*Exercise details*. Below are the entries; return every line among them that holds the word "Fini".

BEGIN

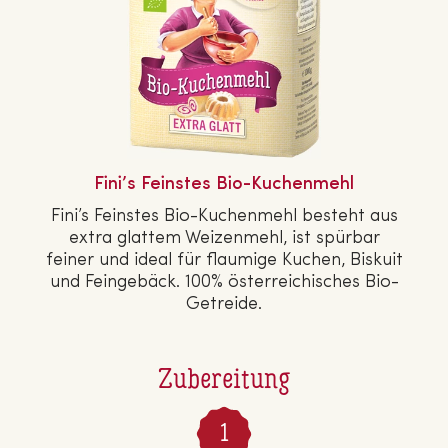
Fini’s Feinstes Bio-Ku­chen­mehl
Fini’s Feinstes Bio-Ku­chen­mehl besteht aus
extra glattem Wei­zen­mehl, ist spürbar
feiner und ideal für flaumige Kuchen, Biskuit
und Fein­ge­bäck. 100% ös­ter­rei­chi­sches Bio-
Getreide.
Zubereitung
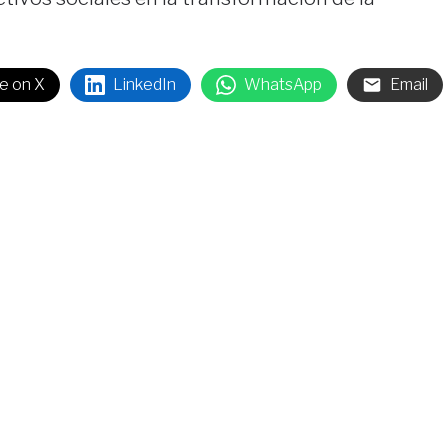
e on X
LinkedIn
WhatsApp
Email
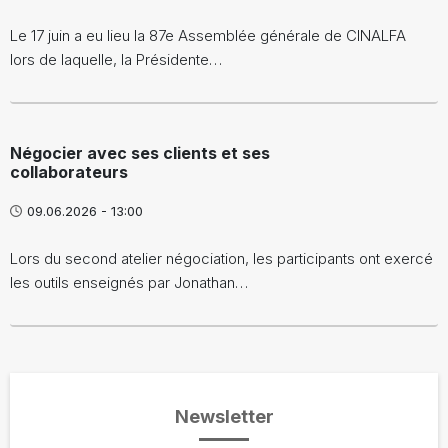
Le 17 juin a eu lieu la 87e Assemblée générale de CINALFA
lors de laquelle, la Présidente…
Négocier avec ses clients et ses
collaborateurs
09.06.2026 - 13:00
Lors du second atelier négociation, les participants ont exercé
les outils enseignés par Jonathan…
Newsletter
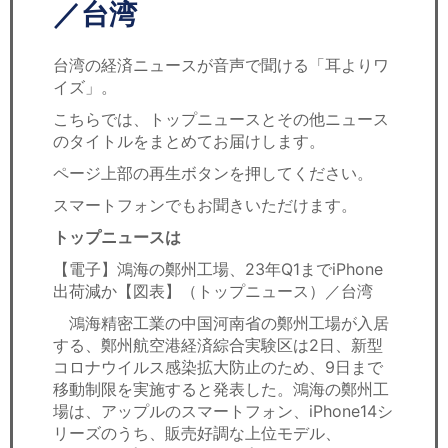
セミナー
／台湾
経済ニュース
台湾の経済ニュースが音声で聞ける「耳よりワ
イズ」。
労務顧問
こちらでは、トップニュースとその他ニュース
のタイトルをまとめてお届けします。
ＩＴ
ページ上部の再生ボタンを押してください。
飲食店情報
スマートフォンでもお聞きいただけます。
トップニュースは
【電子】鴻海の鄭州工場、23年Q1までiPhone
出荷減か【図表】（トップニュース）／台湾
鴻海精密工業の中国河南省の鄭州工場が入居
する、鄭州航空港経済綜合実験区は2日、新型
コロナウイルス感染拡大防止のため、9日まで
移動制限を実施すると発表した。鴻海の鄭州工
場は、アップルのスマートフォン、iPhone14シ
リーズのうち、販売好調な上位モデル、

END

*Reply to the task*.
Fini’s Feinstes Bio-Ku­chen­mehl
Fini’s Feinstes Bio-Ku­chen­mehl besteht aus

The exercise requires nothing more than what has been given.